Rameo will need more major surgery when he’s a year old to fit stents which will make his airway more secure. For now though, his home is the paediatric critical care unit (PCCU) at the Noah’s Ark Children’s Hospital for Wales where he can grow and stabilise before the clinical team try him on a less invasive form of ventilation.
Because he was so ill, Teon and Adrienne weren’t able to hold their baby for more than a month. Teon says: “Not being able to do the normal things is the hardest part. We haven’t been able to do so many of the things we expected to like introduce Rameo to his big sisters, Ava and Renee, or use the toys and baby things we bought for him that we’ll now never used. There’s very little we’ve been able to do for him anyway up to this point but when we couldn’t even cuddle him it almost felt like he wasn’t ours.”
Rameo’s doctors and nurses don’t know yet how long he’ll need to stay on PCCU before he’s well enough to go to a ward. It’s one of the many reasons his care team are keen to introduce a new programme called CHWARAE PCCU on to the unit.
Decreasing sedation and introducing a daily routine and activities to babies and children in critical care has been shown to result in shorter lengths of stay, and just as crucially, a less distressing experience for families.

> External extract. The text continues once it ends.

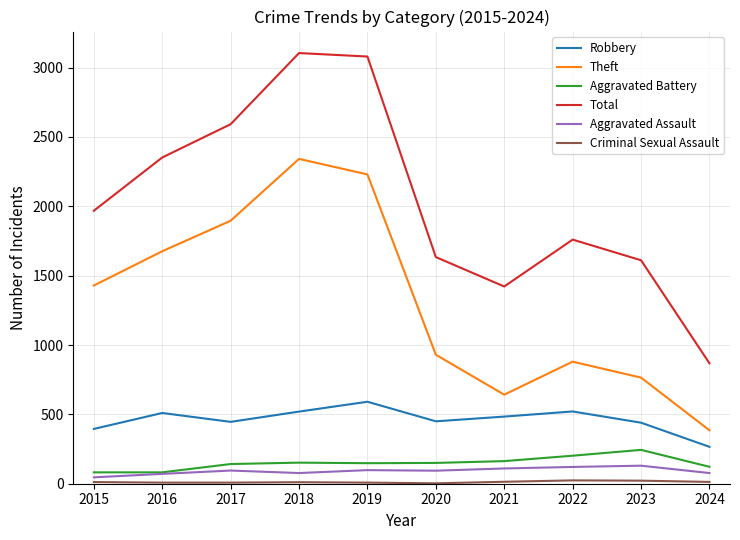

What is the greatest value displayed?

3105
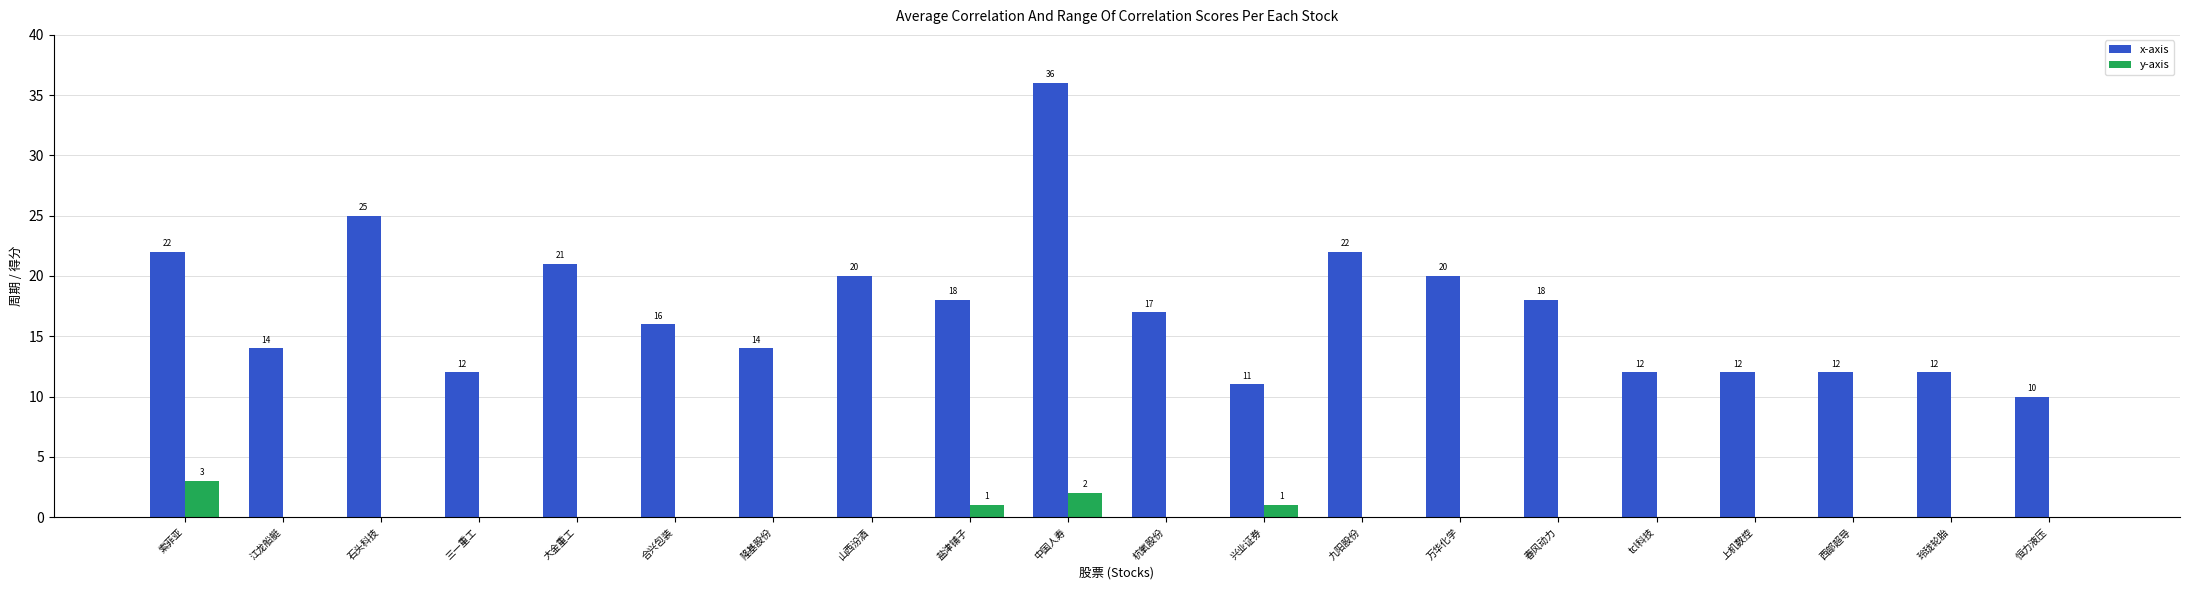

What are all the series names shown in the legend?

x-axis, y-axis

The Noah’s Ark Charity want to support the PCCU team by raising funds to make the CHWARAE PCCU programme possible. The funding will provide seating support, sensory equipment, softer lighting and communication aids for older children, transforming each bed space in to a more familiar and less daunting environment where children will be able to sit up, interact and play with their parents or carers as soon as possible. We also want to fund a specialised adapted chair so that children like Rameo can come out of bed more often for cuddles with the people who love them while still being fully supported by the machines they need.
PCCU physiotherapist, AnnMarie Newbury, is part of the team developing the programme. She says:
“Up until now Rameo has only been nursed in his cot whilst supported by the ventilator. Initially this was essential whilst he was so unstable, but as he’s grown and become more stable we want to make sure we provide the best opportunity for normal development; physically, socially and emotionally. We want to try and do this as soon as we can – whilst obviously keeping him safe.

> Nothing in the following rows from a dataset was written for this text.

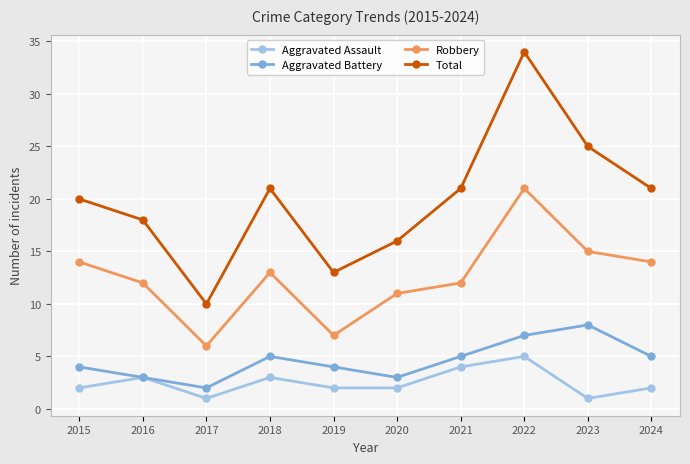

The Robbery series shows 12 at 2021. True or false?

True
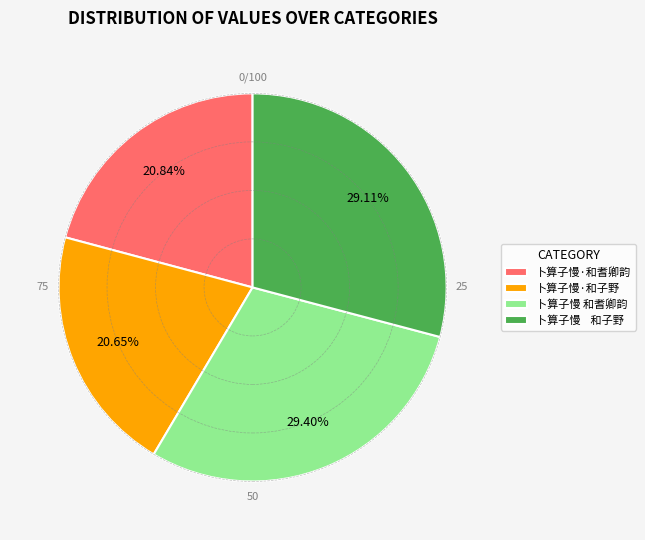

Is the sum of 卜算子慢·和耆卿韵 and 卜算子慢·和子野 greater than half?

No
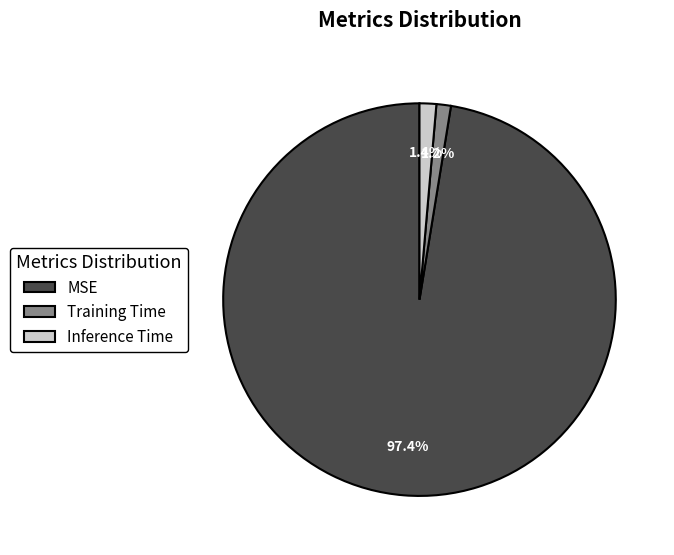

Which category has the biggest portion of the pie?

MSE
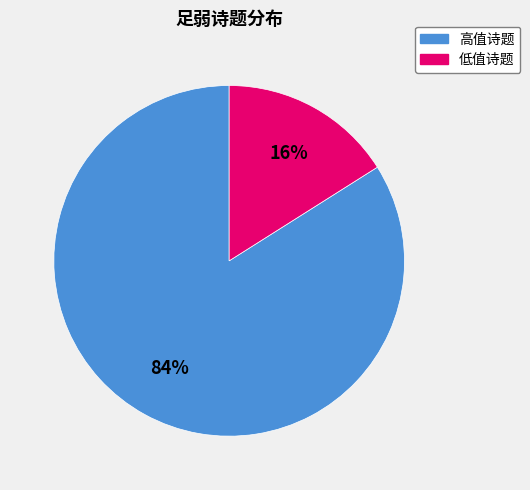

Does any single category account for the majority?

Yes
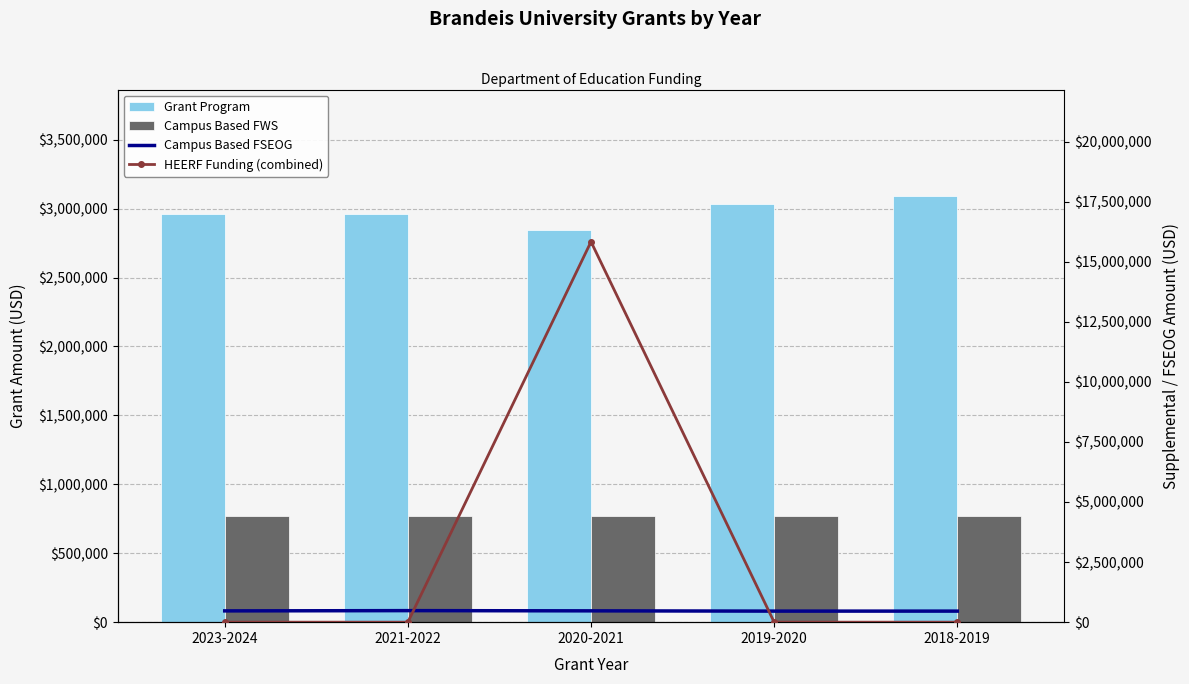

Does the chart contain stacked bars?

No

“A baby of Rameo’s age at home would be in a regular day and night routine, having lots of cuddles from family and have the opportunity for development through play and in different positions. Traditionally the PCCU environment isn’t set up for that; in the past they have been very clinical places where most children remain in bed, sedated.
There is now more evidence to suggest that normalising the critical care environment and introducing mobility and play as soon as is safe to do so improves experiences and outcomes for children and their families.
As a PCCU team who want the very best for our young patients, we want to challenge previous barriers and facilitate making early development a focus each day, both for Rameo and his family and the hundreds of other children we care for on PCCU each year.”